Gather each line of the entries below that includes "axis".

(Extracted records)

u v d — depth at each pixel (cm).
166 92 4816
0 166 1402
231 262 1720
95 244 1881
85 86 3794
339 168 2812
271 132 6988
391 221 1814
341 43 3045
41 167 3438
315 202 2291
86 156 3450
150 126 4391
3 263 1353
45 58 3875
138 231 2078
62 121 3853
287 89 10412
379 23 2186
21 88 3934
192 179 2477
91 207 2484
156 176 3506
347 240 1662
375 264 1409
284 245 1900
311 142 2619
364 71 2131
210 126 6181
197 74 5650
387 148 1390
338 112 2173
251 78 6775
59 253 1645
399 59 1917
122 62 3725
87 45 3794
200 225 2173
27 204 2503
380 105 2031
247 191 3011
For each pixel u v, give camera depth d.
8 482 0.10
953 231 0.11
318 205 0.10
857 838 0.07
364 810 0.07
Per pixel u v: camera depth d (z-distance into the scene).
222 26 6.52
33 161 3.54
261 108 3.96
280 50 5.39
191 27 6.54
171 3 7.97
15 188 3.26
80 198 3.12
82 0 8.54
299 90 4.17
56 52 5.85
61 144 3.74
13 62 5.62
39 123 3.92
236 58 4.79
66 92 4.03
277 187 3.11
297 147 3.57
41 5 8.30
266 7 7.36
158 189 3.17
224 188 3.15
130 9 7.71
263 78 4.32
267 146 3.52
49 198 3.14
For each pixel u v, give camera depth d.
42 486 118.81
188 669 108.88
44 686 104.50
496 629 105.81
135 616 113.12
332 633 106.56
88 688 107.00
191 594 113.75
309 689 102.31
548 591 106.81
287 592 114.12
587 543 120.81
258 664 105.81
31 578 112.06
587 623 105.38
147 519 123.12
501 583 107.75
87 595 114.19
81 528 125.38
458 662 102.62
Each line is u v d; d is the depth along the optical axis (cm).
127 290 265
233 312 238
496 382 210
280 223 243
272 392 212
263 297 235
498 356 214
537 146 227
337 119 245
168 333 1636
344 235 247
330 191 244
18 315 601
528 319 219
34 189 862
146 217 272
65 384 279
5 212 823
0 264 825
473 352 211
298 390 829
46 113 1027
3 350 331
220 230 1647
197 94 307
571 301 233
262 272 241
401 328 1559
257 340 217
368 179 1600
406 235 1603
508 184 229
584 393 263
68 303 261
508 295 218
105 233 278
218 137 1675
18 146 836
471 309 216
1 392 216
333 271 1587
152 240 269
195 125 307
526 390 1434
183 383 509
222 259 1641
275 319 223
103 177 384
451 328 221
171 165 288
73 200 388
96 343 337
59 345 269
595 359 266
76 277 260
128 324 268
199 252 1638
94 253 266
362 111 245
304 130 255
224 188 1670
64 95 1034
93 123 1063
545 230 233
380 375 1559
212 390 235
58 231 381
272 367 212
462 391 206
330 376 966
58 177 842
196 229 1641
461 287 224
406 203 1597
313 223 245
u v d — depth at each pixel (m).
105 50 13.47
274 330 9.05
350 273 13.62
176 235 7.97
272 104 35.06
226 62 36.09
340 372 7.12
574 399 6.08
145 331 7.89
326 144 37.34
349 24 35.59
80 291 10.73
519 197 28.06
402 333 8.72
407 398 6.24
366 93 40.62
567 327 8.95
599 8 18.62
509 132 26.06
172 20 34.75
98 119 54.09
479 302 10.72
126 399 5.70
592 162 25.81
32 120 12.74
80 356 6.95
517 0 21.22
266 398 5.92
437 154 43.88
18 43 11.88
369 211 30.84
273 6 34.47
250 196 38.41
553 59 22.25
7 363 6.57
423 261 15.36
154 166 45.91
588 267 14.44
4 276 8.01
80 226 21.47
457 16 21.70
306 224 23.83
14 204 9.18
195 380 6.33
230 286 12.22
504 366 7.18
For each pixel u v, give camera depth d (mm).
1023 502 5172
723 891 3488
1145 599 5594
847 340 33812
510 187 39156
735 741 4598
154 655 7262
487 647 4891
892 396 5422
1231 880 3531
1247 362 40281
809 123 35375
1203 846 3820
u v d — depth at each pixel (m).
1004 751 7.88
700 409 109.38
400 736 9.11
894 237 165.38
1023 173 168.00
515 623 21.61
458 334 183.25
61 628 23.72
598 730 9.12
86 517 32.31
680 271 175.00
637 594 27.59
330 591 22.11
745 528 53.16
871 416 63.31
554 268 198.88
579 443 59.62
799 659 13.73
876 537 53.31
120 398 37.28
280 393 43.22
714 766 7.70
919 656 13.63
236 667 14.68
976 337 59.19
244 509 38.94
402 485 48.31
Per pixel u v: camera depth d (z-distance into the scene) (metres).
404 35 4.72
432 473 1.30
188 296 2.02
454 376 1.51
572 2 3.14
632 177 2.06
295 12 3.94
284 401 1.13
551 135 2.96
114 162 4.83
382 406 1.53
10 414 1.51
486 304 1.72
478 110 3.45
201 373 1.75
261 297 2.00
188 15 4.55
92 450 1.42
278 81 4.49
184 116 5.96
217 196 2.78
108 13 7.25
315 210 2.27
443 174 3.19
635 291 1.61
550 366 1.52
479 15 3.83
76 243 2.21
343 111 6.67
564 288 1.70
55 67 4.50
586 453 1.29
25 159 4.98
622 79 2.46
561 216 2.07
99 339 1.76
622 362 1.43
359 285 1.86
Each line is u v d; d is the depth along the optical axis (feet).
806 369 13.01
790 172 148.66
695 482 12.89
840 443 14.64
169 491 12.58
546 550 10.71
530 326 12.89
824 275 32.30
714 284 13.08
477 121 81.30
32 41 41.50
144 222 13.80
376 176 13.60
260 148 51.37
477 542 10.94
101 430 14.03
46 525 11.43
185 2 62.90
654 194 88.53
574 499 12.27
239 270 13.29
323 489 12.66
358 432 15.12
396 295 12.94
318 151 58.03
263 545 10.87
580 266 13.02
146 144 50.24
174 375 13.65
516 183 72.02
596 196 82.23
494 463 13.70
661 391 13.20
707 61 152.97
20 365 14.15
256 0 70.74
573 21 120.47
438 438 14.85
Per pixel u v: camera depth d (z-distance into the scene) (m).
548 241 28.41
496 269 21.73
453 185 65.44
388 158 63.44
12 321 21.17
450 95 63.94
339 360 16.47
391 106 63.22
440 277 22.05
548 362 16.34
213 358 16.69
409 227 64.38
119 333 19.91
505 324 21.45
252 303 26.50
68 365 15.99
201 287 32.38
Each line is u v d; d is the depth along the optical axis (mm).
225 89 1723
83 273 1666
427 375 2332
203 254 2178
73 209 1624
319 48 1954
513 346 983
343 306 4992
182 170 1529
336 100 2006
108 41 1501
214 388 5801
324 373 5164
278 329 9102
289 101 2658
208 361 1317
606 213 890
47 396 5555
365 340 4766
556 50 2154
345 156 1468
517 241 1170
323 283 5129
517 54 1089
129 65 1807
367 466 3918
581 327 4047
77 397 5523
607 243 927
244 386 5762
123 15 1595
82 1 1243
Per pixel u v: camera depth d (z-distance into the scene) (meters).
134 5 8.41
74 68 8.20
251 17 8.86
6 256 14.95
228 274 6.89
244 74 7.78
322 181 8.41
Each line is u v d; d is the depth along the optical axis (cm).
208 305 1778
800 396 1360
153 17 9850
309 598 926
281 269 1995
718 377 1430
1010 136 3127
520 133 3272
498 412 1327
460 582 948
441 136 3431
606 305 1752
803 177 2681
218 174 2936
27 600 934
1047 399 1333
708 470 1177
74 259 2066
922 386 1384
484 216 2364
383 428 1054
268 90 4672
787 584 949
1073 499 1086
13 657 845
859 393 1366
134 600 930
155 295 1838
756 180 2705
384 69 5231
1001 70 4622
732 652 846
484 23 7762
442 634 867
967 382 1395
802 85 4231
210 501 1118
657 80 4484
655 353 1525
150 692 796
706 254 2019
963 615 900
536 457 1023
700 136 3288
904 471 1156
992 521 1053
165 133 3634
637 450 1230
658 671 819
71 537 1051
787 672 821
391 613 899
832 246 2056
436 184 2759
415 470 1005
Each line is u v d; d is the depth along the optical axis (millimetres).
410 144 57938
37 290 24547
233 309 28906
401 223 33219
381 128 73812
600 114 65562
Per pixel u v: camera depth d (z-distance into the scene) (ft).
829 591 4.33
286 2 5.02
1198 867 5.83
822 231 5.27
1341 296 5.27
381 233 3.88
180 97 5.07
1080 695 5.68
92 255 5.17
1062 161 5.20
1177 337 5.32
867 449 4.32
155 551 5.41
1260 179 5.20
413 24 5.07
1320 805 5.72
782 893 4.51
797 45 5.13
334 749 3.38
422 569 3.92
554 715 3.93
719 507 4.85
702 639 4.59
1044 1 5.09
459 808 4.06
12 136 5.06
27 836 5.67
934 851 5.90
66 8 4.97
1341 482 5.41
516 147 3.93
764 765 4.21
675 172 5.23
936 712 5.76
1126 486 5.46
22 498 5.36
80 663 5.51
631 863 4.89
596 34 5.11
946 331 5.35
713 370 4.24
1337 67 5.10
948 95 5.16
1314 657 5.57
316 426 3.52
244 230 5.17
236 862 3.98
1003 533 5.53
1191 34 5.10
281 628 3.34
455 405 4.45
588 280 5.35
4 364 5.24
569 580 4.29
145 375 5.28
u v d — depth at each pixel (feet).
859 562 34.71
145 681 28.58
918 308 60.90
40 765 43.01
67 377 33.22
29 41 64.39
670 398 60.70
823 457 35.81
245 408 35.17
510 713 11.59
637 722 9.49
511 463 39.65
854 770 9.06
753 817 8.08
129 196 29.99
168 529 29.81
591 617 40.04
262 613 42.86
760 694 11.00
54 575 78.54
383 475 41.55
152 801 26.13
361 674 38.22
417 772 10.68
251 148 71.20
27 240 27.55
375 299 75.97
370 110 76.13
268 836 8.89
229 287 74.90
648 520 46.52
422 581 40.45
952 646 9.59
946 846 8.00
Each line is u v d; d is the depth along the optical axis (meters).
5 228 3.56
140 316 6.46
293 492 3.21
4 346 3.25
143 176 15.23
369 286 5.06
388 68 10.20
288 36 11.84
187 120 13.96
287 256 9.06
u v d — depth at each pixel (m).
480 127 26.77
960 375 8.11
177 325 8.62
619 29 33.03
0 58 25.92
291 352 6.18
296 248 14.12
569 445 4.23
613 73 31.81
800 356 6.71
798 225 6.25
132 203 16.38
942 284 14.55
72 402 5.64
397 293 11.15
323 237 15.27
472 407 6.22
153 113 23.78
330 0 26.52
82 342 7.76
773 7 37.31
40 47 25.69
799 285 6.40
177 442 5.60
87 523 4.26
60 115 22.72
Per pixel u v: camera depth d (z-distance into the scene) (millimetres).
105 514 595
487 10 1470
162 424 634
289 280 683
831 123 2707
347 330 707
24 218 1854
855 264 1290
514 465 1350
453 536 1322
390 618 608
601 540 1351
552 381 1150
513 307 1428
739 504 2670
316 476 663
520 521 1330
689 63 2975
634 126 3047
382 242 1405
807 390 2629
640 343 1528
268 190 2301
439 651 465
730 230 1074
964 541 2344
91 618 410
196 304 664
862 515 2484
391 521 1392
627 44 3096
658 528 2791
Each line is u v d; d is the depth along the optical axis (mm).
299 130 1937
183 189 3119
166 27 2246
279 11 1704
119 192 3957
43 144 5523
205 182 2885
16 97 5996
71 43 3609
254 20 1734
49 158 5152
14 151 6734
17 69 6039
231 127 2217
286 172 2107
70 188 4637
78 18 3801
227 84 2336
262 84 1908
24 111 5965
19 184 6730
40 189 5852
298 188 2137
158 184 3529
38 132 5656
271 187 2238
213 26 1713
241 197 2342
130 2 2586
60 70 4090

(End Extracted records)

_Exercise result_.
Each line is u v d; d is the depth along the optical axis (cm).
Each line is u v d; d is the depth along the optical axis (feet).
Each line is u v d; d is the depth along the optical axis (mm).
Each line is u v d; d is the depth along the optical axis (cm).
Each line is u v d; d is the depth along the optical axis (millimetres).
Each line is u v d; d is the depth along the optical axis (meters).
Each line is u v d; d is the depth along the optical axis (mm).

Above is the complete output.